Concept

Iphigenia in Tauris

Summary
Iphigenia in Tauris (Ἰφιγένεια ἐν Ταύροις, Iphigeneia en Taurois) is a drama by the playwright Euripides, written between 414 BC and 412 BC. It has much in common with another of Euripides's plays, Helen, as well as the lost play Andromeda, and is often described as a romance, a melodrama, a tragi-comedy or an escape play. Although the play is generally known in English as Iphigenia in Tauris, this is, strictly speaking, the Latin title of the play (corresponding to the Greek Ἰφιγένεια ἐν Ταύροις), the meaning of which is Iphigenia among the Taurians. There is no such place as "Tauris" in Euripides' play, although Goethe, in his play Iphigenie auf Tauris (on which Gluck's opera Iphigénie en Tauride is based), ironically utilising this translation error, posits such a place. The name refers to the Crimean Peninsula (ancient Taurikḗ). Years before the time period covered by the play, the young princess Iphigenia narrowly avoided death by sacrifice at the hands of her father, Agamemnon. (See plot of Iphigenia at Aulis.) At the last moment the goddess Artemis, to whom the sacrifice was to be made, intervened and replaced Iphigenia on the altar with a deer, saving the girl and sweeping her off to the land of the Taurians. She has since been made a priestess at the temple of Artemis in Taurica, a position in which she has the gruesome task of ritually sacrificing foreigners who land on King Thoas's shores.
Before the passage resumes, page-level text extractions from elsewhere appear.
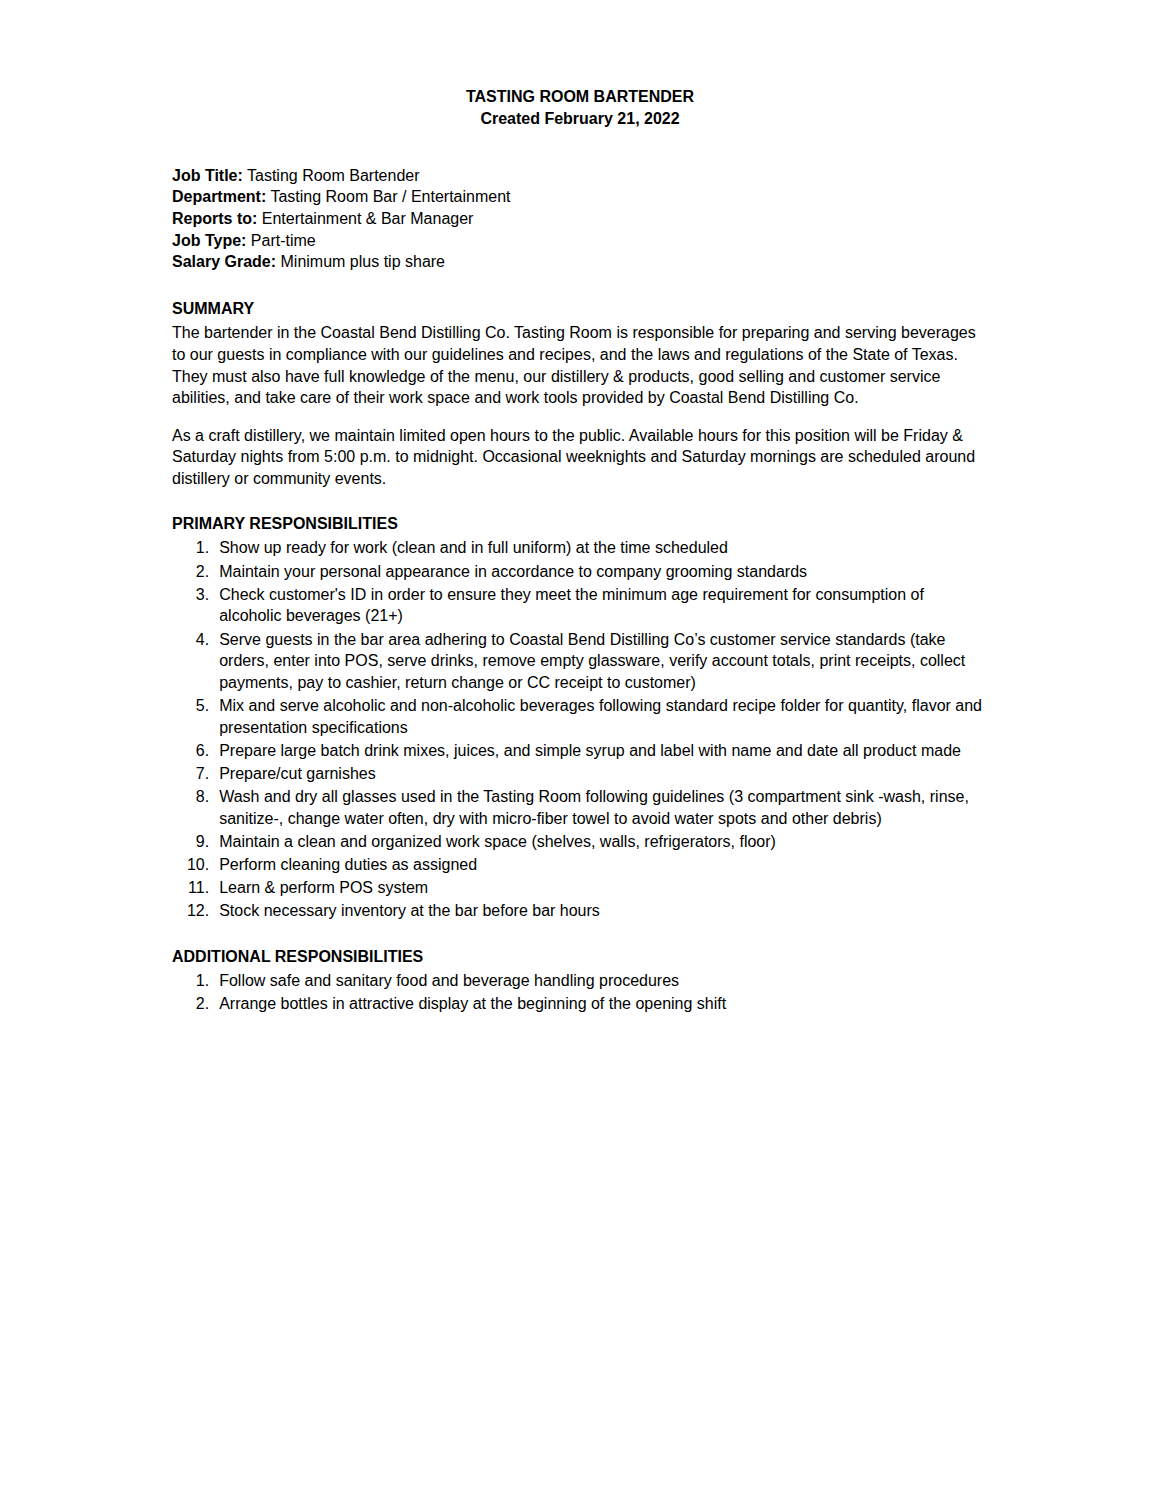TASTING ROOM BARTENDER Created February 21, 2022
Job Title: Tasting Room Bartender
Department: Tasting Room Bar / Entertainment
Reports to: Entertainment & Bar Manager
Job Type: Part-time
Salary Grade: Minimum plus tip share
Summary
The bartender in the Coastal Bend Distilling Co. Tasting Room is responsible for preparing and serving beverages to our guests in compliance with our guidelines and recipes, and the laws and regulations of the State of Texas. They must also have full knowledge of the menu, our distillery & products, good selling and customer service abilities, and take care of their work space and work tools provided by Coastal Bend Distilling Co.
As a craft distillery, we maintain limited open hours to the public. Available hours for this position will be Friday & Saturday nights from 5:00 p.m. to midnight. Occasional weeknights and Saturday mornings are scheduled around distillery or community events.
Primary Responsibilities
Show up ready for work (clean and in full uniform) at the time scheduled
Maintain your personal appearance in accordance to company grooming standards
Check customer's ID in order to ensure they meet the minimum age requirement for consumption of alcoholic beverages (21+)
Serve guests in the bar area adhering to Coastal Bend Distilling Co’s customer service standards (take orders, enter into POS, serve drinks, remove empty glassware, verify account totals, print receipts, collect payments, pay to cashier, return change or CC receipt to customer)
Mix and serve alcoholic and non-alcoholic beverages following standard recipe folder for quantity, flavor and presentation specifications
Prepare large batch drink mixes, juices, and simple syrup and label with name and date all product made
Prepare/cut garnishes
Wash and dry all glasses used in the Tasting Room following guidelines (3 compartment sink -wash, rinse, sanitize-, change water often, dry with micro-fiber towel to avoid water spots and other debris)
Maintain a clean and organized work space (shelves, walls, refrigerators, floor)
Perform cleaning duties as assigned
Learn & perform POS system
Stock necessary inventory at the bar before bar hours
Additional Responsibilities
Follow safe and sanitary food and beverage handling procedures
Arrange bottles in attractive display at the beginning of the opening shift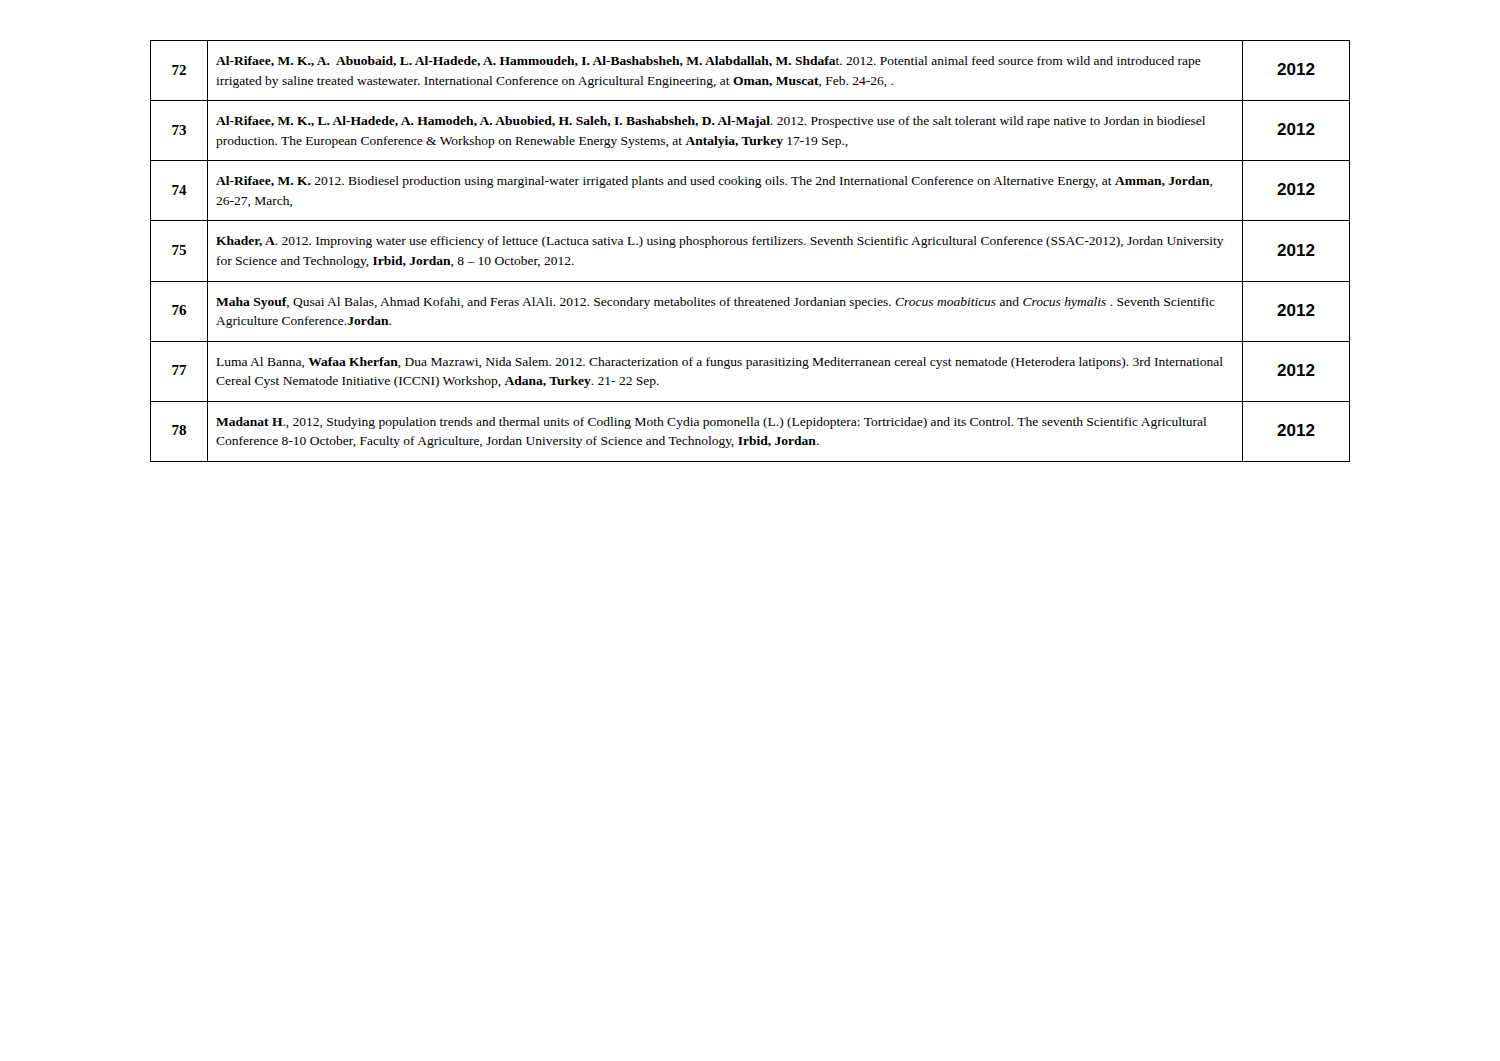| 72 | Al-Rifaee, M. K., A. Abuobaid, L. Al-Hadede, A. Hammoudeh, I. Al-Bashabsheh, M. Alabdallah, M. Shdafa t. 2012. Potential animal feed source from wild and introduced rape irrigated by saline treated wastewater. International Conference on Agricultural Engineering, at Oman, Muscat , Feb. 24-26, . | 2012 |
| 73 | Al-Rifaee, M. K., L. Al-Hadede, A. Hamodeh, A. Abuobied, H. Saleh, I. Bashabsheh, D. Al-Majal . 2012. Prospective use of the salt tolerant wild rape native to Jordan in biodiesel production. The European Conference & Workshop on Renewable Energy Systems, at Antalyia, Turkey 17-19 Sep., | 2012 |
| 74 | Al-Rifaee, M. K. 2012. Biodiesel production using marginal-water irrigated plants and used cooking oils. The 2nd International Conference on Alternative Energy, at Amman, Jordan , 26-27, March, | 2012 |
| 75 | Khader, A . 2012. Improving water use efficiency of lettuce (Lactuca sativa L.) using phosphorous fertilizers. Seventh Scientific Agricultural Conference (SSAC-2012), Jordan University for Science and Technology, Irbid, Jordan , 8 – 10 October, 2012. | 2012 |
| 76 | Maha Syouf , Qusai Al Balas, Ahmad Kofahi, and Feras AlAli. 2012. Secondary metabolites of threatened Jordanian species. Crocus moabiticus and Crocus hymalis . Seventh Scientific Agriculture Conference. Jordan . | 2012 |
| 77 | Luma Al Banna, Wafaa Kherfan , Dua Mazrawi, Nida Salem. 2012. Characterization of a fungus parasitizing Mediterranean cereal cyst nematode (Heterodera latipons). 3rd International Cereal Cyst Nematode Initiative (ICCNI) Workshop, Adana, Turkey . 21- 22 Sep. | 2012 |
| 78 | Madanat H ., 2012, Studying population trends and thermal units of Codling Moth Cydia pomonella (L.) (Lepidoptera: Tortricidae) and its Control. The seventh Scientific Agricultural Conference 8-10 October, Faculty of Agriculture, Jordan University of Science and Technology, Irbid, Jordan . | 2012 |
Iphigenia hates her forced religious servitude and is desperate to contact her family in Greece. She wants to inform them that, thanks to the miraculous swap performed by Artemis, she is still alive and wants to return to her homeland, leaving the role of high priestess to someone else. Furthermore, she has had a prophetic dream about her younger brother Orestes and believes that he is dead. Meanwhile, Orestes has killed his mother Clytemnestra to avenge his father Agamemnon with assistance from his friend Pylades. He becomes haunted by the Erinyes for committing the crime and goes through periodic fits of madness.